= Yella Pessl =

American musician

Yella Pessl (originally Gabriella Elsa Pessl; January 5, 1906 – December 9, 1991) was an American harpsichordist, pianist and organist.

==Life==
She was born in Vienna in 1906; she studied there at the State Academy of Music, and later performed in Europe.

In 1931 she moved to the USA, and was resident in New York.
She toured extensively, giving solo recitals and playing with orchestras. In 1938 she accompanied the Trapp Family Singers, whom she had known in Vienna, at their debut in New York at the Town Hall.

Yella Pessl was an editor of music for the harpsichord, and wrote about music for the instrument. From 1938 she was a member of staff at Columbia University.
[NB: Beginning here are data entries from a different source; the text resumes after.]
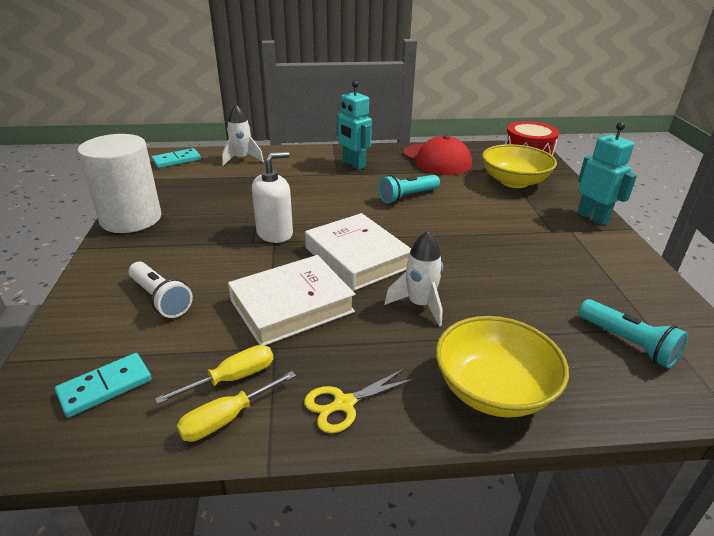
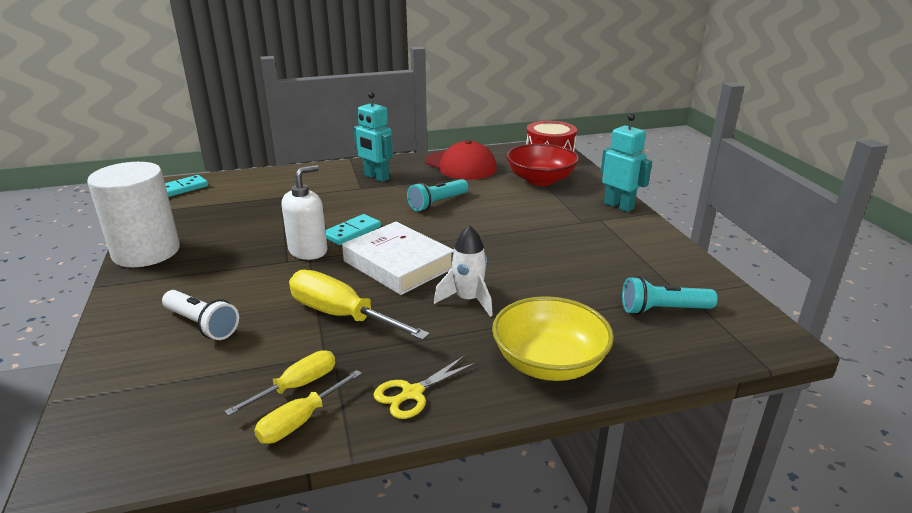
camera: 10 degrees left, 5 degrees down
turquoise domino [55,353,152,418] -> turquoise domino moved to [326,214,381,245]
white rocket [222,104,264,166] -> none
white book [228,255,355,346] -> yellow screwdriver [289,270,430,340]
yellow bowl [482,144,557,188] -> red bowl [506,144,579,186]
turquoise flashlight [579,299,688,368] -> turquoise flashlight turned 135 degrees clockwise [622,276,718,315]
She founded the Bach Circle, a group specializing in lesser-known works of J. S. Bach and his contemporaries. Between 1937 and 1942, she recorded 49 discs for Victor. The works include J.S. Bach's Sonatas 1, 2 and 4 for flute and harpsichord, Suites 5 and 6 of the English Suites, and Partita No.3; C. P.E. Bach's Sonata in A Minor for harpsichord, G.F. Handel's Fantasie in A Minor, W. F. Bach's Sonata in C Minor for Viola and Harpsichord, which she arranged; Works of Georg Böhm; Music of Henry Purcell and Works of John Mundy.

Her husband was Dr. Harry Sobotka, a biochemist; he died in 1970. Yella Pessl died in 1991, aged 85, at her home in Northampton, Massachusetts.